Diefenbaker nosed his way into the dining area.
"Hey, Dief, get the mouse yet?" Ray asked, but the wolf was
too busy to listen.
Ray finished the eggs. Fraser slid the mug of hot tea
forward.
"Do I hafta?" said Ray.
Fraser let his gaze answer for him, and Ray sighed noisily
and picked up the mug. Fraser didn't blame him: the tea wasn't
much to his taste, either. But it was a special, soothing blend
that calmed shattered nerves; Eric had sent it after his sojourn
in nerve-jangling Chicago.
"Where's the gun, Fraser? What happened to the gun? There
was a gun, Fraser. Where is it?"
Get him to bed. "We'll find it," said Fraser.
"It hasta be somewhere," Ray was still murmuring as they
lay in bed. The back of his neck was hard as rock under Fraser's
massaging fingers.
"Shhh! We'll find it. We'll find the truth."

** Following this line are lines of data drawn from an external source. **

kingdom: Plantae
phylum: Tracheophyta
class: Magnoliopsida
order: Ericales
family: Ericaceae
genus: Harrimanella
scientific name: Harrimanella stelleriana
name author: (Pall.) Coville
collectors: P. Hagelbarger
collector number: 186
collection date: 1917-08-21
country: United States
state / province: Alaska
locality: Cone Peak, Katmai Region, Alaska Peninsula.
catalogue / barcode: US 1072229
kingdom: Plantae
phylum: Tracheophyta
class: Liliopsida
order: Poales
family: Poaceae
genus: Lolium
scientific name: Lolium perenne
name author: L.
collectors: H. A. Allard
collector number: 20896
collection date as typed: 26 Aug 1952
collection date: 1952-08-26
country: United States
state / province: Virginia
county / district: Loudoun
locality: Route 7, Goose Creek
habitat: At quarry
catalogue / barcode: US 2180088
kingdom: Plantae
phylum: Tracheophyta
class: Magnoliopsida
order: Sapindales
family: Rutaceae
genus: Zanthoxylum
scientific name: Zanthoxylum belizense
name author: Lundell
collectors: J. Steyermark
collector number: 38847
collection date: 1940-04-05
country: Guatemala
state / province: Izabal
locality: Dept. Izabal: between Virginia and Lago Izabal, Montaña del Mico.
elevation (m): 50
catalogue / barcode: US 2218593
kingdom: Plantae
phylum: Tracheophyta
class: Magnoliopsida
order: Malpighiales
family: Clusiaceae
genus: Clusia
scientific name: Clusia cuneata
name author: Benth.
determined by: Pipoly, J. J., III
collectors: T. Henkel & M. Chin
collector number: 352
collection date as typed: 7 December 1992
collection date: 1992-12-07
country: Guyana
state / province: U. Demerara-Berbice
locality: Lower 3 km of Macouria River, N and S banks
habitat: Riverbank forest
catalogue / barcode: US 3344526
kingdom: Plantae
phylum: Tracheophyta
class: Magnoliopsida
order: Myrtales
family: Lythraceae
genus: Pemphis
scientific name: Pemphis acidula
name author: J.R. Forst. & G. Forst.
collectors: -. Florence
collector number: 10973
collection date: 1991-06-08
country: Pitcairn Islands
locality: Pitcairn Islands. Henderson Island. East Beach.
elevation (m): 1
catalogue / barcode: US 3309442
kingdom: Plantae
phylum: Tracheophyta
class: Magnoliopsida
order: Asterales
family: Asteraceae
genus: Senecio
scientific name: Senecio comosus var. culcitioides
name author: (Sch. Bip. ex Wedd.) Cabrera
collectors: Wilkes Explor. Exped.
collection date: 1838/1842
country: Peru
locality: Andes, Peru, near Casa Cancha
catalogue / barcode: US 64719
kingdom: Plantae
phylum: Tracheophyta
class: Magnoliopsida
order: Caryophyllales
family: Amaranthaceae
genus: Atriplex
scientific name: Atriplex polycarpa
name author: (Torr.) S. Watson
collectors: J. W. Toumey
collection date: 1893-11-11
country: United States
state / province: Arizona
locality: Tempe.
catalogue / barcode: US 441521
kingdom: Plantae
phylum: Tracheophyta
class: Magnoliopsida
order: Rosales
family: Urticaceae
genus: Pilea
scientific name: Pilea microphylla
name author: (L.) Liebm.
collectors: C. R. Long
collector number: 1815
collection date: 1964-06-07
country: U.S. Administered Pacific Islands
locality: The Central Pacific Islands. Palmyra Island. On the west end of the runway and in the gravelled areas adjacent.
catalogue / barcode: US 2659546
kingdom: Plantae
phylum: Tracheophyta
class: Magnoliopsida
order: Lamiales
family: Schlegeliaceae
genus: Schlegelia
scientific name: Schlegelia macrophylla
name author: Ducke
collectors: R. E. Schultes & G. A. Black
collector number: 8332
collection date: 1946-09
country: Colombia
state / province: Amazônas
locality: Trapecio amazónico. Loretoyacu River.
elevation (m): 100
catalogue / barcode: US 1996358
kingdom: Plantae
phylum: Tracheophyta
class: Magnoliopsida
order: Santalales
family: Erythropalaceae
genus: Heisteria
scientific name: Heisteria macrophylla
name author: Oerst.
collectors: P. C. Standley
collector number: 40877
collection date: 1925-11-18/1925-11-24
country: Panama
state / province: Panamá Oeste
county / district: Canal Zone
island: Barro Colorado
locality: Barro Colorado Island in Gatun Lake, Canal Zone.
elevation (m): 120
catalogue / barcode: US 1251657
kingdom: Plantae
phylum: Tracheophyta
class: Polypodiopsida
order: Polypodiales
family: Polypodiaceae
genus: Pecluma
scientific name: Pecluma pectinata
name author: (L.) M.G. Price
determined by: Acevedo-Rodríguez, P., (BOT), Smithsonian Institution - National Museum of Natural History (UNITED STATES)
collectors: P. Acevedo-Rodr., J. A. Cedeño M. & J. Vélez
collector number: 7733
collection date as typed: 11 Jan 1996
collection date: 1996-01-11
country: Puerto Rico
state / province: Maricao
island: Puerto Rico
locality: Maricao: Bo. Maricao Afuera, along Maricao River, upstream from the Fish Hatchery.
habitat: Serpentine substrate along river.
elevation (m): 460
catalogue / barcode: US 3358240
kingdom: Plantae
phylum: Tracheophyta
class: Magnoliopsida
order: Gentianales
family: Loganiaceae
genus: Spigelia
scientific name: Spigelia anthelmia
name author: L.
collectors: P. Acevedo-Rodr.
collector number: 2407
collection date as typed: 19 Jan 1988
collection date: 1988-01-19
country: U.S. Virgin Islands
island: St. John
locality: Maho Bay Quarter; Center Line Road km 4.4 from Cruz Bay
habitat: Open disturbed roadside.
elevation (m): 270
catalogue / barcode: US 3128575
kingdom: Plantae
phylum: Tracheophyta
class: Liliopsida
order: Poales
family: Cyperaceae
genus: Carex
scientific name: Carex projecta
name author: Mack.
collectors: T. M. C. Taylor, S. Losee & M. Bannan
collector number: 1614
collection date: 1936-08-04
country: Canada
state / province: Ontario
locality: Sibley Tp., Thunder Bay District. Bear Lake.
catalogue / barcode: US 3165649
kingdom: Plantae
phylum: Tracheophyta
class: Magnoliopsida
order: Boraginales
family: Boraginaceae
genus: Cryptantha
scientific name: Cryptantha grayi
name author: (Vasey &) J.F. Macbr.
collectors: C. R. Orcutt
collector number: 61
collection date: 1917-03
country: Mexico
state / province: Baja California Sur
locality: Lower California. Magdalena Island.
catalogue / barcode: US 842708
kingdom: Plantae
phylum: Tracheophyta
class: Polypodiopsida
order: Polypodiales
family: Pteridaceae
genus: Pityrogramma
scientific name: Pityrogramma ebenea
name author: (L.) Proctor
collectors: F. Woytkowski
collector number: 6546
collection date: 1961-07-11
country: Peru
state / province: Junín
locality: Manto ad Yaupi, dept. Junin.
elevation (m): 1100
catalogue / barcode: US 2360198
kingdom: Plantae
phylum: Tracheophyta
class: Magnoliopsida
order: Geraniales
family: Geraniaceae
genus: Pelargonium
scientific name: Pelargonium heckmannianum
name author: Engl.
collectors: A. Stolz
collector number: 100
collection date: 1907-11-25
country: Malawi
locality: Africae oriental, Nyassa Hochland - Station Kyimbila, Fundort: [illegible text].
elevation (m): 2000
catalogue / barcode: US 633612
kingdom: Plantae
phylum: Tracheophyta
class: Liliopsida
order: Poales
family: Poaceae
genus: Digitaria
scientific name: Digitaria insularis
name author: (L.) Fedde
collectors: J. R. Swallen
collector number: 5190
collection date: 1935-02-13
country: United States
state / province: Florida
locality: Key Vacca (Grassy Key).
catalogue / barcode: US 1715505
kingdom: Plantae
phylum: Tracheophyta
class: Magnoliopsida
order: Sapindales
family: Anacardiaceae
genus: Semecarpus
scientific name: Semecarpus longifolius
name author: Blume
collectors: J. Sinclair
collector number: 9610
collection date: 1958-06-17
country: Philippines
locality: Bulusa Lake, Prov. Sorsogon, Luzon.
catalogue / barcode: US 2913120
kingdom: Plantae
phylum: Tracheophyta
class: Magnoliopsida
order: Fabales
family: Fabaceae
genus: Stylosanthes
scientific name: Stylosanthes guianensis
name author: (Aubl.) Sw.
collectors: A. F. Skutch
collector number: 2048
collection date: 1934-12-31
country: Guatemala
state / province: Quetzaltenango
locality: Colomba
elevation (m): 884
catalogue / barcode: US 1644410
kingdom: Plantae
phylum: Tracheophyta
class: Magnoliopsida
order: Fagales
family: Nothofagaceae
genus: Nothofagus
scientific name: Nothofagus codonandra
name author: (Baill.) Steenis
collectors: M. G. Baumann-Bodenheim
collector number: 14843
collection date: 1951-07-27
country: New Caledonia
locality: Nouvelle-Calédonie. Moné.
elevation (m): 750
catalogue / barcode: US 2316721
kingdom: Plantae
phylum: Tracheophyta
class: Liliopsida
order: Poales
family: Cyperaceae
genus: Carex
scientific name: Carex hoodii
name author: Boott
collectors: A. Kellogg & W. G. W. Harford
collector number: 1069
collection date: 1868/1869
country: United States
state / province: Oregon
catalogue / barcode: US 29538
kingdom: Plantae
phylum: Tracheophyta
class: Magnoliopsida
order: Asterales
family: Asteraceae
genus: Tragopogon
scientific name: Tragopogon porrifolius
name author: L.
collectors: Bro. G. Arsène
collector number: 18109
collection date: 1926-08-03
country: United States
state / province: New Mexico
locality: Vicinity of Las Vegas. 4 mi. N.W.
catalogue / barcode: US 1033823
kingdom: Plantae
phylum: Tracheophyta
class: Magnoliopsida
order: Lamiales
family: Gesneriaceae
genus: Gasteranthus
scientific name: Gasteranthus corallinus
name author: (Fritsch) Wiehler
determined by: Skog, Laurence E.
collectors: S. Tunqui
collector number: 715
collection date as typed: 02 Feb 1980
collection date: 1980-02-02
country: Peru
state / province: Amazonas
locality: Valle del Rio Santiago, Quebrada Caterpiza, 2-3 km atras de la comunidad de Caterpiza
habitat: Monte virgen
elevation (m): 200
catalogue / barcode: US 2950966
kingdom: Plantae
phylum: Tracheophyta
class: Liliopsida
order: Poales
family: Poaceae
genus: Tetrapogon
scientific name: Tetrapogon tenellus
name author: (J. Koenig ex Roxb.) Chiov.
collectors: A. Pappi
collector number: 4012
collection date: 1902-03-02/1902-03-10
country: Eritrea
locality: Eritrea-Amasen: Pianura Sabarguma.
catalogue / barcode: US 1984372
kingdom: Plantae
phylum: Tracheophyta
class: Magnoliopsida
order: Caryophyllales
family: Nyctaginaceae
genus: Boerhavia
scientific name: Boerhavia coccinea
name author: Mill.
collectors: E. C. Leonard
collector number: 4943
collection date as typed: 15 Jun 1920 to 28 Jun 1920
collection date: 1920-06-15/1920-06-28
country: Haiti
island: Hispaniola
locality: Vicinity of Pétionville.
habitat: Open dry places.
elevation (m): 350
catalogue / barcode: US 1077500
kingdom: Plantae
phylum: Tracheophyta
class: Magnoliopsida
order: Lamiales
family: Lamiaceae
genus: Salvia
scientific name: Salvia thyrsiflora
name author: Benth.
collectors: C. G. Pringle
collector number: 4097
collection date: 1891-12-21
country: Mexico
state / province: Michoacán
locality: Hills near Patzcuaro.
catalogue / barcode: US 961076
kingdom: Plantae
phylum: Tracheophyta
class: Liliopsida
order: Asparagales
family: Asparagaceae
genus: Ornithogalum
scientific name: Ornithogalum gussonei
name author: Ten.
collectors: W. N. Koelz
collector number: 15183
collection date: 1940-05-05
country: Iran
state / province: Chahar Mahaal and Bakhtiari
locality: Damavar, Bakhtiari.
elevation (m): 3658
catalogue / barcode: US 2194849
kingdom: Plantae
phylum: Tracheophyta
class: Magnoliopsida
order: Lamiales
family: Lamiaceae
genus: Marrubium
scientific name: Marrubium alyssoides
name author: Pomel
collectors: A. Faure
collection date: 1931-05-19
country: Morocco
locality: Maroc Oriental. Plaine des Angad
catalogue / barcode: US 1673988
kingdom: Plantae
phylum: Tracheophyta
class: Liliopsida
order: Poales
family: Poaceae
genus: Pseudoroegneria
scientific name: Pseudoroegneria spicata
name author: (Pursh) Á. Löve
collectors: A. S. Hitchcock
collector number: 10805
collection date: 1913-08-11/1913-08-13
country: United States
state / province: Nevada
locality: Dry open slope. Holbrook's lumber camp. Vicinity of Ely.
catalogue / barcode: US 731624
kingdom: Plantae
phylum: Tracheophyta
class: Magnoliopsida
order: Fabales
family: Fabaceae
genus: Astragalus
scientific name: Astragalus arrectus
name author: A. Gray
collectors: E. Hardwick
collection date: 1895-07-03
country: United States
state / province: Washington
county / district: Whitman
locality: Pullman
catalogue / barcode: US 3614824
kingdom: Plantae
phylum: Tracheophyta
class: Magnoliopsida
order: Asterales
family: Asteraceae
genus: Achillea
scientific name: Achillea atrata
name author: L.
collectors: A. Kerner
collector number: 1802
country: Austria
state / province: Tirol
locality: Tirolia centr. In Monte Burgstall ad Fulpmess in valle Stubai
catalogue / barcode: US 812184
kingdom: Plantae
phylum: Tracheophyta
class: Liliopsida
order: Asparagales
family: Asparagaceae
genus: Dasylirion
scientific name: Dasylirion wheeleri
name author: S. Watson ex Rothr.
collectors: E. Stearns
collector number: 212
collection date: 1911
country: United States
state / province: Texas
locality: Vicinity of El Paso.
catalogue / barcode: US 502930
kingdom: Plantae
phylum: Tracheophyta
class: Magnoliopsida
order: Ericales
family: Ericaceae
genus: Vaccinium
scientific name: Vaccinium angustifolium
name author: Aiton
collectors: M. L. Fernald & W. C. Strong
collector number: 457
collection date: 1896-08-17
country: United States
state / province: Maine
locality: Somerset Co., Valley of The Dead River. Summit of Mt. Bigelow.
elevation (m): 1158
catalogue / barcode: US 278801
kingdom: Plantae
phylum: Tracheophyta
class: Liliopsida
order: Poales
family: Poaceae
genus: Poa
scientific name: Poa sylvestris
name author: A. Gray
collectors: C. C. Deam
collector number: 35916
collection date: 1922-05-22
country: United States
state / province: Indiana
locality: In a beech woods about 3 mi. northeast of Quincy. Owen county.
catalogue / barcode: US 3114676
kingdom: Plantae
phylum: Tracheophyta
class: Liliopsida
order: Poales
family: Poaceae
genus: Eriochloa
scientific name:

"I know. You always find out everything. You won't let
me down."
Silence for a moment.
"This feels good."
"Shh! Relax."
Ray's arms tightened around Fraser. "I'm glad you're here,
Fraser. I'm glad it's you."
Something inside Fraser was glowing like the sun through
a fog. He put his mouth close to Ray's ear and whispered, "So am
I, Ray."
His only answer was quiet breathing.